== SELECTION

Being a proud Scorpio, I can confirm that I, for one, was very curious about life’s secrets and mysteries, and had a strong desire to understand the nature of our existence and to know if there is such a thing as the ultimate truth.

However, for a long time I didn’t dare approach the metaphorical door and venture into the unknown, mysterious world of our existence because of fear, fear induced by my Catholic/ Christian upbringing. The fear of being sent to eternal damnation if one delves into the occult or, at least for me, delve into the mysterious, through countless books and magazines, pre-internet.

Until about two decades ago, when I found myself at a friend’s place in Mascot, Sydney, sitting next to a cabinet full of books on metaphysics. Yes, these physical objects, within my easy reach, beckoned to me and became my passport to delving beyond the physical.

Finally giving in to this long-suppressed interest, out on a limb, I leafed through one. That one small book became the catalyst in my breaking free of fear of the unknown and into the world of mind-expanding, awe-inducing, limitless possibilities.

With nervous excitement, my passion for reading books was rekindled. Moving from one author to the next, I scoured the libraries in Liverpool, North Sydney and Crows Nest.

I gobbled up books based on opinions, assumptions, logic, first-hand experiences or purported-experiences, philosophies and other thoughts, and travelled with various authors of different nationalities at various times through different places, planets, galaxies, universes, realities and dimensions.

One of those travels was right here on Earth and became my reason number:

2. Reading about the mysterious death of Pope John Paul 1 and the subsequent findings of the author into the Pope’s death affected and disturbed me.

David Yallop’s ‘In the Name of God’ is an eye-opening account of the vast network, power and financial clout of this church of 1.16 billion. Most of it is maybe not news to some but, at that time, it was to me.

Image 'borrowed' from the net

Pope John Paul 1, real name Albino Luciani, by all accounts, was a simple, humble, kind, humorous, intelligent man. Qualities I hold dear. God knows how the tide of history would have turned out if he was allowed by God (or by man?) to continue his role as Pope. The author’s numerous interviews with people who knew and had close contact with the Pope also reveal him to be a pro-poor, incorruptible, down-to-earth man.

This Pope, when once a Patriarch, would rather visit prisons or the sick than attend cocktail parties and receptions. He shunned wealth and extravagance and he, controversially, was open to allowing the use of birth control.

====

Can you reproduce the part of the reading passage starting at "David Yallop’s ‘In" and ending at "incorruptible, down-to-earth man."? The lines have no connection to the passage above.

== RECORD LIST

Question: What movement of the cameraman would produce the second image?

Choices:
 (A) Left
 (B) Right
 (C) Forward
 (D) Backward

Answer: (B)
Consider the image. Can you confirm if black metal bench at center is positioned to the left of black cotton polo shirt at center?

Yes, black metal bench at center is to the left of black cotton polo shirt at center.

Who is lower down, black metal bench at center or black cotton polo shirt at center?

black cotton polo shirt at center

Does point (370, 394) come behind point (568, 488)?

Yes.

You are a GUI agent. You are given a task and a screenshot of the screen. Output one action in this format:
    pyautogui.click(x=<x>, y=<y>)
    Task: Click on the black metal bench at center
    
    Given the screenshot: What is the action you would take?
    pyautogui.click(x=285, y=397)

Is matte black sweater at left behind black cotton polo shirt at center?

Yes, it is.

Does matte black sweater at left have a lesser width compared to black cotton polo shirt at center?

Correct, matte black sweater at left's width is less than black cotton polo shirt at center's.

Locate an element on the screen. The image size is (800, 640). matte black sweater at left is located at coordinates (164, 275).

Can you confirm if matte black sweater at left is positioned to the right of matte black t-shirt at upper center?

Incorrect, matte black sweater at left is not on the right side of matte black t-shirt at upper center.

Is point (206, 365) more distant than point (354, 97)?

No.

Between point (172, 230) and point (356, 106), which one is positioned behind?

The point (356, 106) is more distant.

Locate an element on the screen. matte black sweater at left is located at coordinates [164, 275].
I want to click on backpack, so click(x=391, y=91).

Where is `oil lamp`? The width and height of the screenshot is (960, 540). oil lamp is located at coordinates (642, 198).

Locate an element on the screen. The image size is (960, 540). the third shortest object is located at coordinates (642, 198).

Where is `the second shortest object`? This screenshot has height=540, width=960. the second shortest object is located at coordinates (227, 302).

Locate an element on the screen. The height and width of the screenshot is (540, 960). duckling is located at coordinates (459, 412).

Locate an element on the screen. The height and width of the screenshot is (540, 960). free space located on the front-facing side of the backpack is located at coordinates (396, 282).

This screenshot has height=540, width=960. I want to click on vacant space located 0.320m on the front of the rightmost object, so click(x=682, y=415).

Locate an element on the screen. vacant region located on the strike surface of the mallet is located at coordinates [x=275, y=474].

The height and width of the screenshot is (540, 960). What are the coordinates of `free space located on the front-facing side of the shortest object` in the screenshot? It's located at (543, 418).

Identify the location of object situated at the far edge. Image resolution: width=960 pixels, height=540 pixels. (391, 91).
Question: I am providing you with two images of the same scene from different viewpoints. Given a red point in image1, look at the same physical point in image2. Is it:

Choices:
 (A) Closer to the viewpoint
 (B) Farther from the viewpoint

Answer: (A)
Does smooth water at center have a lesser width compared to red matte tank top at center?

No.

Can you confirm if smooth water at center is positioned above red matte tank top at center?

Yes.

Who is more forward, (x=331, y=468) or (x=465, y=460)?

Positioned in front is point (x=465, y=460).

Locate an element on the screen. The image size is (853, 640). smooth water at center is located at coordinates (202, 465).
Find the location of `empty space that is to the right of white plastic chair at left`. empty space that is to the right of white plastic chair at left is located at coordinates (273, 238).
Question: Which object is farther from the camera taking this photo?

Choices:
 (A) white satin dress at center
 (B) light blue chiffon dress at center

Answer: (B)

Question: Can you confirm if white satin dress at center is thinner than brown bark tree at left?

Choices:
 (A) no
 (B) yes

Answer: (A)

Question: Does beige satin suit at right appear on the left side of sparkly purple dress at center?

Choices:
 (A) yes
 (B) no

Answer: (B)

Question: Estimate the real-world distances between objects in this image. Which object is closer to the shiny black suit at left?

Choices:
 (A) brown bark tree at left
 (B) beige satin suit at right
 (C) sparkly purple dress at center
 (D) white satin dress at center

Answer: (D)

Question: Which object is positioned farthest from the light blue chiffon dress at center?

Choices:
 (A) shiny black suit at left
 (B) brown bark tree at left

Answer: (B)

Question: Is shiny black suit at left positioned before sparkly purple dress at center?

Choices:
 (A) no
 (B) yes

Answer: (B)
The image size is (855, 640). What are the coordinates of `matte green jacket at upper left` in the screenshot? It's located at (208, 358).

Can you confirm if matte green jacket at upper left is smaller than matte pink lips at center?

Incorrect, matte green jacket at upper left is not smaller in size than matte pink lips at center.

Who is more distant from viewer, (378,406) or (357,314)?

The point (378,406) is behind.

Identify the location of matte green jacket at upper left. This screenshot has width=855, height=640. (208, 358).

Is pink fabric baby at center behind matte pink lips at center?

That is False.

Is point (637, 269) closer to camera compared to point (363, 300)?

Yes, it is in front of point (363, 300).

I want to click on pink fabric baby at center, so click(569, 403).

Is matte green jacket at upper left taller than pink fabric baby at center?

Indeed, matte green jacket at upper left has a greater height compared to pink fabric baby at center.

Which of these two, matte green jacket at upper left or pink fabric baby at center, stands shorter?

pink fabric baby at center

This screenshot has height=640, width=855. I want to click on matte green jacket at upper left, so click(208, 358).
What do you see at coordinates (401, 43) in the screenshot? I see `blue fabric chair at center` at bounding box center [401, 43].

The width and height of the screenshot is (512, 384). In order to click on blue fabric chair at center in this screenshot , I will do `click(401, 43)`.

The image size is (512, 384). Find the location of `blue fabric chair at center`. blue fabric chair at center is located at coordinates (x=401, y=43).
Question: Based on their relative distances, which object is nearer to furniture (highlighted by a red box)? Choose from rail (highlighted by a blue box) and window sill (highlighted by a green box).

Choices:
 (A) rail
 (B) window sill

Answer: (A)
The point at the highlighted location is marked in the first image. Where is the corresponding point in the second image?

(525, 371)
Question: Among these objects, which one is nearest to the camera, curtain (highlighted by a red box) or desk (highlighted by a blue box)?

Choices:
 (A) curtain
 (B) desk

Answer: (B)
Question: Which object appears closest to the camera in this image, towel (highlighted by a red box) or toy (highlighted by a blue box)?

====

* RIGHT ANSWER
David Yallop’s ‘In the Name of God’ is an eye-opening account of the vast network, power and financial clout of this church of 1.16 billion. Most of it is maybe not news to some but, at that time, it was to me.

Image 'borrowed' from the net

Pope John Paul 1, real name Albino Luciani, by all accounts, was a simple, humble, kind, humorous, intelligent man. Qualities I hold dear. God knows how the tide of history would have turned out if he was allowed by God (or by man?) to continue his role as Pope. The author’s numerous interviews with people who knew and had close contact with the Pope also reveal him to be a pro-poor, incorruptible, down-to-earth man.